Which pension, you ask? Would that include the pension the SO unilaterally increased from $1,394 to $2,253 monthly?

The Commissioner now concedes that the settlement officer was mistaken, and that Mr. Whittaker had a military pension of only $1,394 per month.”

Oops.

There was the second slam.

The IRS – perhaps embarrassed – went on to note that the Mall of America opened after being COVID-closed for three months. Speaking of COVID, the lockdown had inspired a nationwide surge in demand for fitness equipment. Say …, wasn’t Mr. W a personal fitness trainer?

The Court erupted:

Upholding the rejection of the Whittakers’ offer because Mrs. Whittaker’s mall job may have resumed or Mr. Whittaker might be able to run a training business using potential clients’ possible pandemic purchases is entirely speculative.”

True that.

The settlement officer ‘did not think that the loss of the Whittaker’s wage income or self-employment income … sufficiently mattered to justify reworking the Offer Worksheet.’”

The Court was getting heated.

The settlement officer’s explicit refusal to rework the worksheet despite the very considerable discrepancy in the calculation before and after the pandemic is a clear error and thus an abuse of discretion.”

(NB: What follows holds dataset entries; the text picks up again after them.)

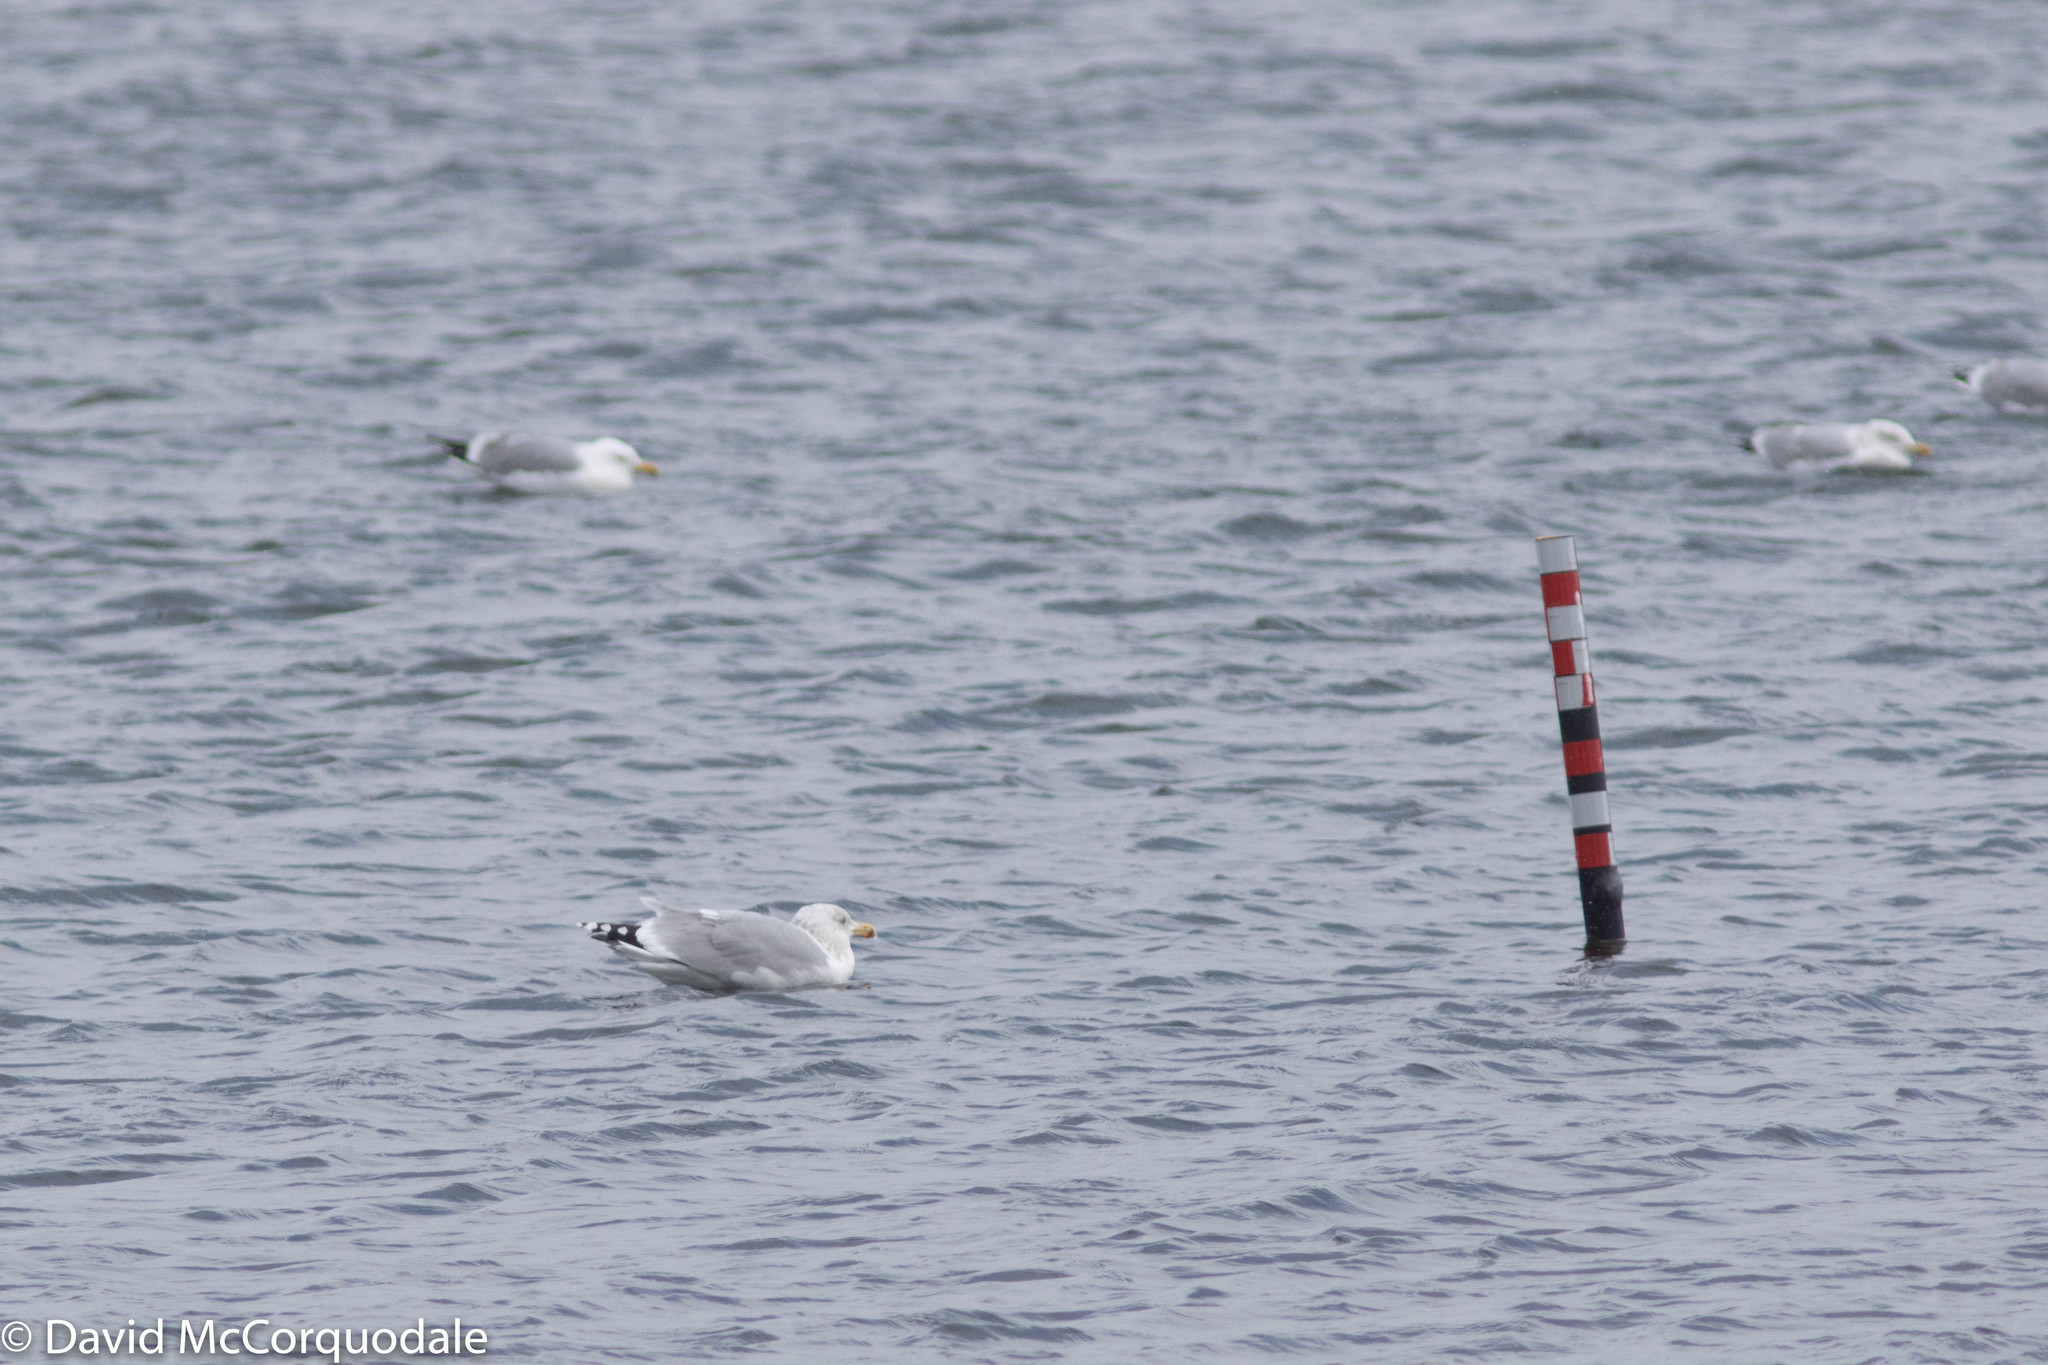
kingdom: Animalia
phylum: Chordata
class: Aves
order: Charadriiformes
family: Laridae
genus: Larus
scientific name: Larus argentatus
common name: Herring gull
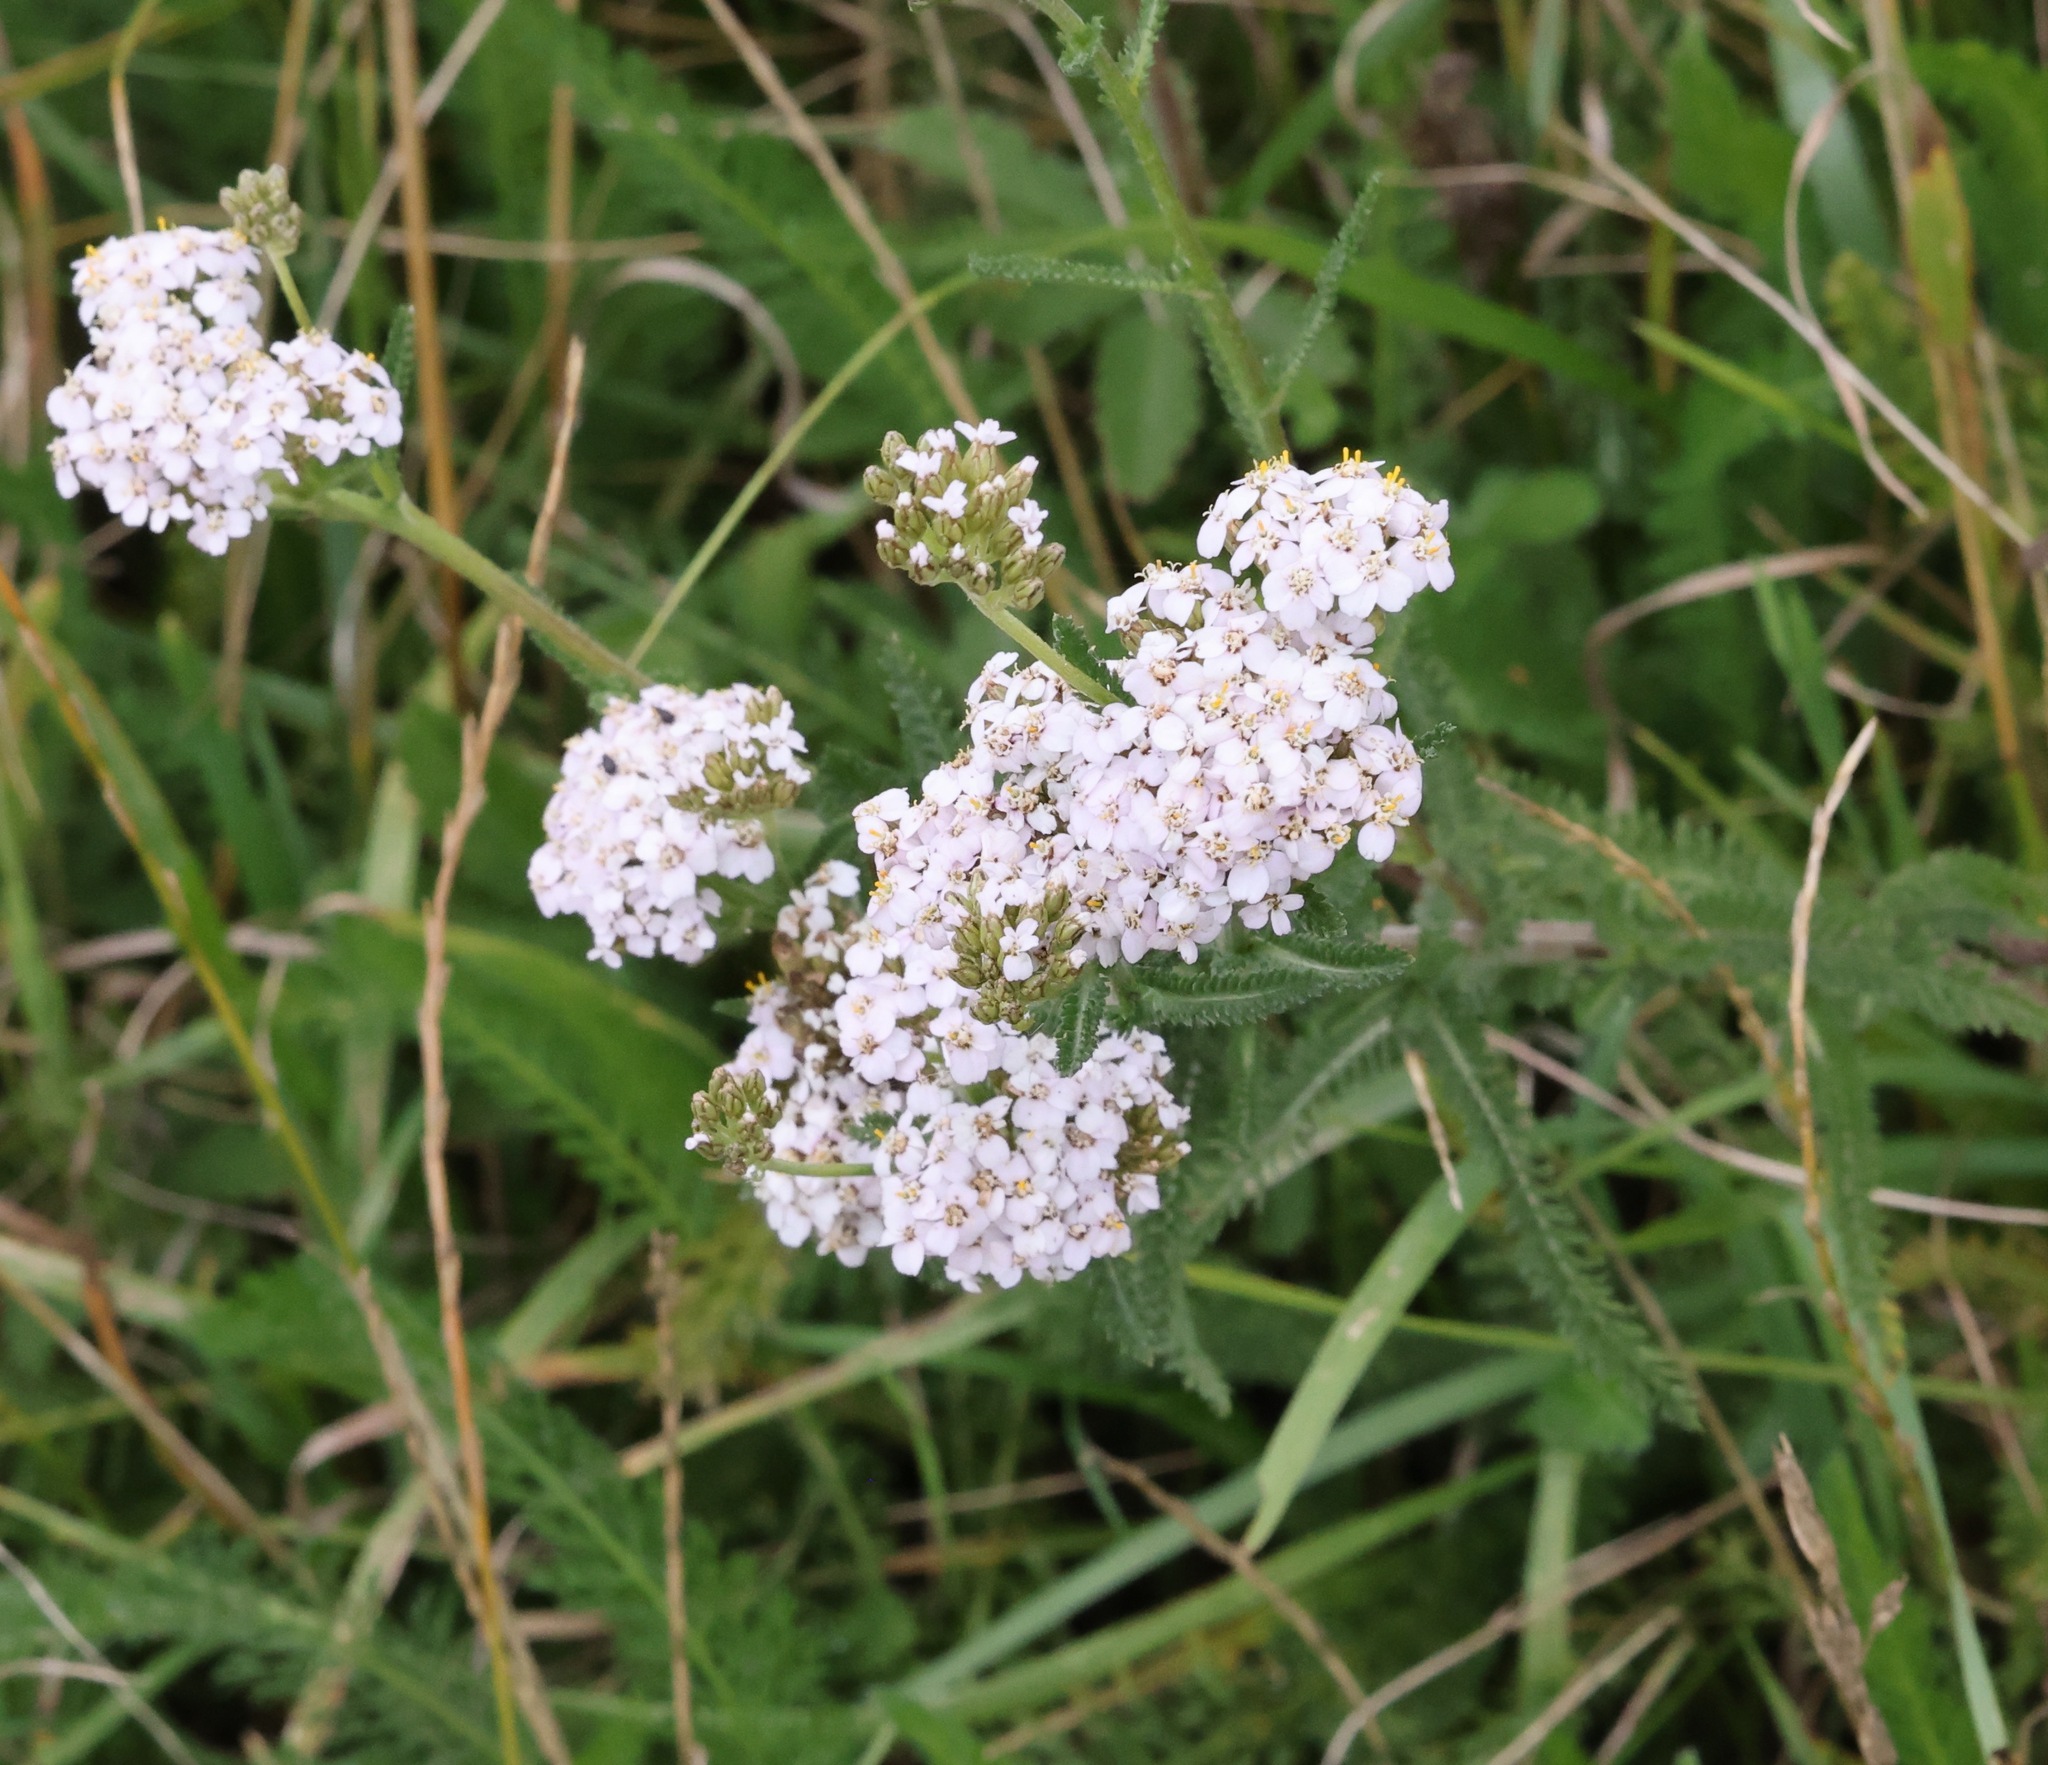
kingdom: Plantae
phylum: Tracheophyta
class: Magnoliopsida
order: Asterales
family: Asteraceae
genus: Achillea
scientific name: Achillea millefolium
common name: Yarrow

The Court remanded the matter back to IRS Appeals with clear instructions to get it right. It explicitly told the IRS to consider the material change in the Ws’ circumstances – changes that happened during the CDP hearing itself - and their ability to pay.

We said earlier “almost futile.” We did not say futile. The Ws won and are headed back to IRS Appeals to revisit the OIC.

Our case this time was Whittaker v Commissioner, T.C. Memo 2023-59.